Before proceeding further, a couple of points should be noted about this display. First, the entries "ACQUISTION of LANGUAGE SKILLS by CHILDREN" and "ACQUISITION of LANGUAGE SKILLS by CHILDREN & BABIES" are grouped together under a common heading "ACQUISITION of LANGAUGE SKILLS by CHILDREN"; this grouping can be eliminated if desired by lowering the "subheading" threshold value. Second, the number of linktypes has been limited by the database designer, with the "relating to" linktype being used as a sort of catchall; hence, the rather stilted expressions "relating to PUBLISHING" and "relating to ACQUISITION".

Each of the entries is independent of the query. For example, the first entry would remain "ACQUISITION of CONCEPTS of DEVELOPMENT of ANIMALS by CHILDREN" regardless of whether the query were "ACQUISITION AND CHILD*", "CHILDREN", "ANIMALS AND DEVELOPMENT", "CONCEPT* OR IDEA*", or any other Boolean or nonBoolean formulation satisfied by the document in question.

* _INFORMATION PROVIDED_
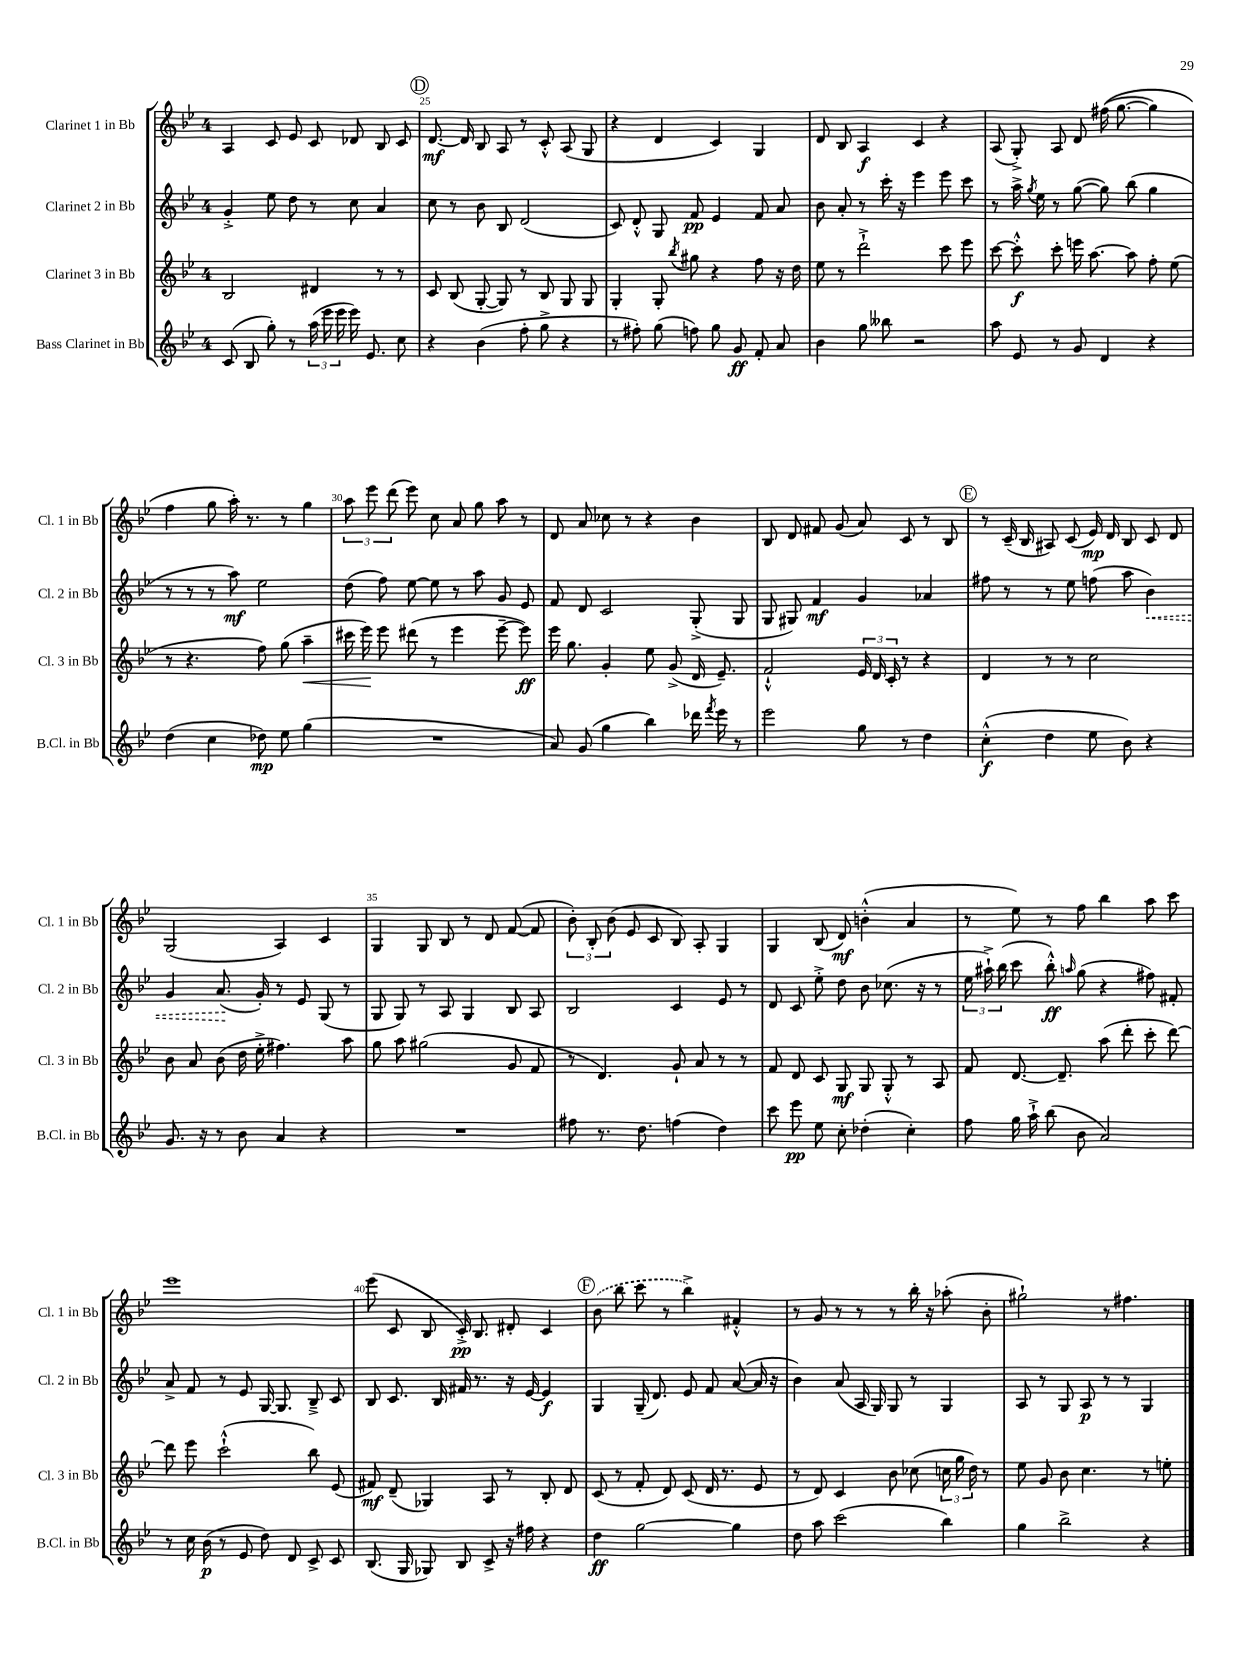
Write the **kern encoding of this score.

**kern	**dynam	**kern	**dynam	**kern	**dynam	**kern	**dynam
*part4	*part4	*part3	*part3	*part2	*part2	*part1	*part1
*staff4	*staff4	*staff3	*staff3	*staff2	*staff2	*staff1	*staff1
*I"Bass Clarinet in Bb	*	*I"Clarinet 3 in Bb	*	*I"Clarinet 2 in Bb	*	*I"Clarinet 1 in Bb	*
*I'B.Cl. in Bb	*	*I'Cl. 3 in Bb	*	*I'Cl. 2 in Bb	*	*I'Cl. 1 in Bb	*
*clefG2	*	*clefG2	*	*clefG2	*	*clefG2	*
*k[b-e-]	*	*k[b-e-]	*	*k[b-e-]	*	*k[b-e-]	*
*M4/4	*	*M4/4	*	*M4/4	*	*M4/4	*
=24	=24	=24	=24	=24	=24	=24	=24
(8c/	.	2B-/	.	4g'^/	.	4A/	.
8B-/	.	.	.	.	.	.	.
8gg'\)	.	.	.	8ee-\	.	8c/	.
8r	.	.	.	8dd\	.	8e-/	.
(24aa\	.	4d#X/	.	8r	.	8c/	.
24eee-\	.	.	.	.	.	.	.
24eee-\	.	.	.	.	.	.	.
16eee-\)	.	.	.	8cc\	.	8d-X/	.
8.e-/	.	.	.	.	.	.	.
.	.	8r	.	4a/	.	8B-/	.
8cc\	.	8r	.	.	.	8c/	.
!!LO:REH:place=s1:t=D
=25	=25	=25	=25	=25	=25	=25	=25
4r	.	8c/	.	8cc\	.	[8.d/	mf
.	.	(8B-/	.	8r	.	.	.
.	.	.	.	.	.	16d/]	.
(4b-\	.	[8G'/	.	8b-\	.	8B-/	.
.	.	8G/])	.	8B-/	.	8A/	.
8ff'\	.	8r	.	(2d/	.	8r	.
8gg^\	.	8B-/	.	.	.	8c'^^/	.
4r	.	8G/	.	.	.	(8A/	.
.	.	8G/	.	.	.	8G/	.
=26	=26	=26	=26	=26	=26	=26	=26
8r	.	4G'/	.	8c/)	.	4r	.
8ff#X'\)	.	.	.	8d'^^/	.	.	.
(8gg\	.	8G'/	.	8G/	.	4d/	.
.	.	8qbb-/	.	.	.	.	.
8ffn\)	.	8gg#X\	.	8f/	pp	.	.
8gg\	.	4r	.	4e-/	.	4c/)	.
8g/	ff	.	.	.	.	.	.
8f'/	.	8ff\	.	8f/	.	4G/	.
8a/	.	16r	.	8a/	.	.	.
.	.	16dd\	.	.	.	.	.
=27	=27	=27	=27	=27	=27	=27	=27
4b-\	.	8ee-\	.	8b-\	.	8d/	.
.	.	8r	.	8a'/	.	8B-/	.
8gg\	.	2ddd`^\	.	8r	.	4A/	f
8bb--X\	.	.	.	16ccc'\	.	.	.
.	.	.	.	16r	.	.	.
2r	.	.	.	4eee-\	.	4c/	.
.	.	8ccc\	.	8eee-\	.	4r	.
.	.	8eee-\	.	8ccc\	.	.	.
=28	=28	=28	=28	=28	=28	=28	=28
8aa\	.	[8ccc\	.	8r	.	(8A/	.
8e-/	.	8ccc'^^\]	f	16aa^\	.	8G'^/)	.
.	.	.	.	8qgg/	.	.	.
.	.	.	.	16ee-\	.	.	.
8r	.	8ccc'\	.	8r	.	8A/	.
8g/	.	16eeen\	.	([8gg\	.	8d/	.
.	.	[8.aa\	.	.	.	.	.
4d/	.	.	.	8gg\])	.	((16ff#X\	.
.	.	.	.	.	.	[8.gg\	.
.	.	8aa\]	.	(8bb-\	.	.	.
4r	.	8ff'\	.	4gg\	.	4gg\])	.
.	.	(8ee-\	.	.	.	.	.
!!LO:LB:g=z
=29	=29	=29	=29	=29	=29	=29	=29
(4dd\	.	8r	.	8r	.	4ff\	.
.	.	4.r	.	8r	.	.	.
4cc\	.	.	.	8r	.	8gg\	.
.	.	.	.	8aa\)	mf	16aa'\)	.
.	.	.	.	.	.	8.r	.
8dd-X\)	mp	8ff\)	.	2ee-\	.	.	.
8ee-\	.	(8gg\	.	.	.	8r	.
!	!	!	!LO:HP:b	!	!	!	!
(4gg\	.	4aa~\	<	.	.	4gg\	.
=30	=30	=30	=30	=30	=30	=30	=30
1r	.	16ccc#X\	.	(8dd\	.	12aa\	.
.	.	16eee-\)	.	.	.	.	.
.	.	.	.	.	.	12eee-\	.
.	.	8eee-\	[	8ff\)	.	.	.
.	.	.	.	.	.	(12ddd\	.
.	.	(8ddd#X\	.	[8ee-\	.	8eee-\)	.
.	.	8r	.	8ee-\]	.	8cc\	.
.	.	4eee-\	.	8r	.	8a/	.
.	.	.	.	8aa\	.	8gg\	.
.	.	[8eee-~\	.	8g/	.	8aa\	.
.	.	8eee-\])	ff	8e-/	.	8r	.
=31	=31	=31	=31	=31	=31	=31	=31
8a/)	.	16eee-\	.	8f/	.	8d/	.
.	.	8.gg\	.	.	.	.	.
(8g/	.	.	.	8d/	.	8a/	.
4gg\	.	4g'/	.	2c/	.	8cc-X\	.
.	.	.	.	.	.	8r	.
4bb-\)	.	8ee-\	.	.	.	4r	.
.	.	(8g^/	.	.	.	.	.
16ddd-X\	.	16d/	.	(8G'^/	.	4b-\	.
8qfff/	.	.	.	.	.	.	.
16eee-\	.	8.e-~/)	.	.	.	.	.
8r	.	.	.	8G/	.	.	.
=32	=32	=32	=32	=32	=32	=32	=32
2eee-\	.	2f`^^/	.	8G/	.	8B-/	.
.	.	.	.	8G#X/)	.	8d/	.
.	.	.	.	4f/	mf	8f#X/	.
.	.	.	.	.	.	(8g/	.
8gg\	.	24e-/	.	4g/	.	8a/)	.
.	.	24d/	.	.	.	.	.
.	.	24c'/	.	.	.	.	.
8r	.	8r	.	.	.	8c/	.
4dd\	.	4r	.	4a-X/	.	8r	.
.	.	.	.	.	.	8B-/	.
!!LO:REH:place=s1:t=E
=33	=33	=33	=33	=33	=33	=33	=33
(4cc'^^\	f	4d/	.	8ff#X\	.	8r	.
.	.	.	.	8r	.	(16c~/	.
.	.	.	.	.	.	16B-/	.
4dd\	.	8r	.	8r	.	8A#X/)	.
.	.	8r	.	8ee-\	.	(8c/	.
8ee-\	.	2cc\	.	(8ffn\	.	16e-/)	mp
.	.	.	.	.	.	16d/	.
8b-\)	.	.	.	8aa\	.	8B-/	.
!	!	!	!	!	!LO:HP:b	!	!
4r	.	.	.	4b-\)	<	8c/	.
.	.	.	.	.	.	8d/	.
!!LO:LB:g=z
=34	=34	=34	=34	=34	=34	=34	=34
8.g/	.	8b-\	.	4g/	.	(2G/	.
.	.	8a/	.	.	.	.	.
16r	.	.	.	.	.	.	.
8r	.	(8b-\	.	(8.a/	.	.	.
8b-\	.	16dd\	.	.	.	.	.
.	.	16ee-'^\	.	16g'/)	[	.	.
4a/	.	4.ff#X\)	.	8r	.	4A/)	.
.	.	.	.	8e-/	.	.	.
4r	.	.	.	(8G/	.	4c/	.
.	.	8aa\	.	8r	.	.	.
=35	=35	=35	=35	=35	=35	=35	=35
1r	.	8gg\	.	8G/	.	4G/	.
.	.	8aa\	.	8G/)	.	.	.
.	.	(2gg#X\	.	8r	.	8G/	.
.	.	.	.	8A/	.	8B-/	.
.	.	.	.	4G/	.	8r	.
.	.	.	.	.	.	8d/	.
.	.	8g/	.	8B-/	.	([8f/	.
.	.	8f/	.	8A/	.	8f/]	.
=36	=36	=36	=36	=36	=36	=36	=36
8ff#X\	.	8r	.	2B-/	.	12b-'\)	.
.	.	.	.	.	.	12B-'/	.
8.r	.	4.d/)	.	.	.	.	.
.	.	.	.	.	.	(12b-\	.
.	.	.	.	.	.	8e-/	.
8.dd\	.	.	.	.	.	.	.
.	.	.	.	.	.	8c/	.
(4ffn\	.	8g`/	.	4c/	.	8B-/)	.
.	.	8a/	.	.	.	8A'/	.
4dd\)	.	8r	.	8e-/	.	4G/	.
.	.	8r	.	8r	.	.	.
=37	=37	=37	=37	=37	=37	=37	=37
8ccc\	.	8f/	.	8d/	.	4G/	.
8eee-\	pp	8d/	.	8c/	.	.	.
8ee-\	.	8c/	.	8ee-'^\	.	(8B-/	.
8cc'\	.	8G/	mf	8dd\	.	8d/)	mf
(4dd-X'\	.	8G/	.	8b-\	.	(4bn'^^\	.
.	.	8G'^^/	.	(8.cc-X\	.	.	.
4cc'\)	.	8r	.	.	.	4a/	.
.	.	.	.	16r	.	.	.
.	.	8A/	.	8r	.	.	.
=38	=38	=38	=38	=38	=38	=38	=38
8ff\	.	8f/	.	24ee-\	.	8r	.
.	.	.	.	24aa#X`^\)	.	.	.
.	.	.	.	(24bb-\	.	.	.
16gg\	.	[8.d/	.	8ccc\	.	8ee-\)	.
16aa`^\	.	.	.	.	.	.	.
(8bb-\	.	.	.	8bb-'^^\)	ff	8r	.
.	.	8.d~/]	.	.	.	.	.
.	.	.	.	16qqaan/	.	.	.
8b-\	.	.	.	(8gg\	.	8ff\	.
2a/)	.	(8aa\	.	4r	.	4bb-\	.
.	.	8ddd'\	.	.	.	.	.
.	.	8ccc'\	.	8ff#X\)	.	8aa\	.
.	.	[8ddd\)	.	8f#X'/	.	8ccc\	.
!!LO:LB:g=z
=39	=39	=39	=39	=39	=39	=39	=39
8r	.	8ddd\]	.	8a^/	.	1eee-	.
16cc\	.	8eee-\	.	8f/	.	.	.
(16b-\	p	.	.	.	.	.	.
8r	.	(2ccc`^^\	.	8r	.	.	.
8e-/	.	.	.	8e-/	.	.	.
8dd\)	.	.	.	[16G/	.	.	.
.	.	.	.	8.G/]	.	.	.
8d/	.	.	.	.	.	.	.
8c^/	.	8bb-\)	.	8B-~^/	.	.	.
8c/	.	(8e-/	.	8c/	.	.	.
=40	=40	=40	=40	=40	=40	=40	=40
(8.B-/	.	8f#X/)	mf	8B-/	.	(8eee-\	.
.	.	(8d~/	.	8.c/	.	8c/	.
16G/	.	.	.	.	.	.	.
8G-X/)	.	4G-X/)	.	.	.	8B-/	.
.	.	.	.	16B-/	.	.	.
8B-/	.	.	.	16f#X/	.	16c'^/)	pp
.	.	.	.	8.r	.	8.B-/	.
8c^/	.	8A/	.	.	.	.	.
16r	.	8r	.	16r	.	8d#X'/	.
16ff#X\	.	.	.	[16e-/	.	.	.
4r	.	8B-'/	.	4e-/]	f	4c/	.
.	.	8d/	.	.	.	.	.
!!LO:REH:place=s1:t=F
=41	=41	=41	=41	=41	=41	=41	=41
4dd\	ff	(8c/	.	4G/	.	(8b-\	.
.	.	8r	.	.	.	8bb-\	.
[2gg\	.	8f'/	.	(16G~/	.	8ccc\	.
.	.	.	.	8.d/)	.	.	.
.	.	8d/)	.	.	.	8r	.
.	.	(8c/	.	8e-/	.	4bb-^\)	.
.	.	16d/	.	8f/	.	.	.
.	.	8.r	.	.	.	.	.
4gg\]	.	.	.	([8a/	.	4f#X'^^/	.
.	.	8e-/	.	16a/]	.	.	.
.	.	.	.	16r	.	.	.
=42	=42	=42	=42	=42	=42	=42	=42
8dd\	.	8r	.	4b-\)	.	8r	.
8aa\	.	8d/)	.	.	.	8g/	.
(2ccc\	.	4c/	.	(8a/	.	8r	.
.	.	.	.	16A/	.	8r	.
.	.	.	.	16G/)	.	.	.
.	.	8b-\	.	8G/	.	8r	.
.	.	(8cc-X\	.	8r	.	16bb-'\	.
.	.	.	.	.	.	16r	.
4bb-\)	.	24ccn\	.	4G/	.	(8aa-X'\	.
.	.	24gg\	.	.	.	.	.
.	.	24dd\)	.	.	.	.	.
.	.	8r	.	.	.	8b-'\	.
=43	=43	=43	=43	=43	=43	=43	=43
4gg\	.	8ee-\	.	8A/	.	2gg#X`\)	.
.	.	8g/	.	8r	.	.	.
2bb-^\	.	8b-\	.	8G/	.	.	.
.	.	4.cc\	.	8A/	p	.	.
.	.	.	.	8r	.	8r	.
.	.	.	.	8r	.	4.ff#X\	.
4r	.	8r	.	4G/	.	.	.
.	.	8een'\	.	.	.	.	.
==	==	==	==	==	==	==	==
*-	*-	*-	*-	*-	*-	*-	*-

* _WRITTEN EXERCISE 1_
In the passage on index entries, change "query" to "search" throughout the stretch starting with "Each of the" and going on through "document in question.", then write that stretch out again.
* _WRITTEN EXERCISE 2_
How many lines of the listing contain the string "place", with case counting? Give only the number.

* _FULL ANSWER 1_
Each of the entries is independent of the search. For example, the first entry would remain "ACQUISITION of CONCEPTS of DEVELOPMENT of ANIMALS by CHILDREN" regardless of whether the search were "ACQUISITION AND CHILD*", "CHILDREN", "ANIMALS AND DEVELOPMENT", "CONCEPT* OR IDEA*", or any other Boolean or nonBoolean formulation satisfied by the document in question.

* _FULL ANSWER 2_
3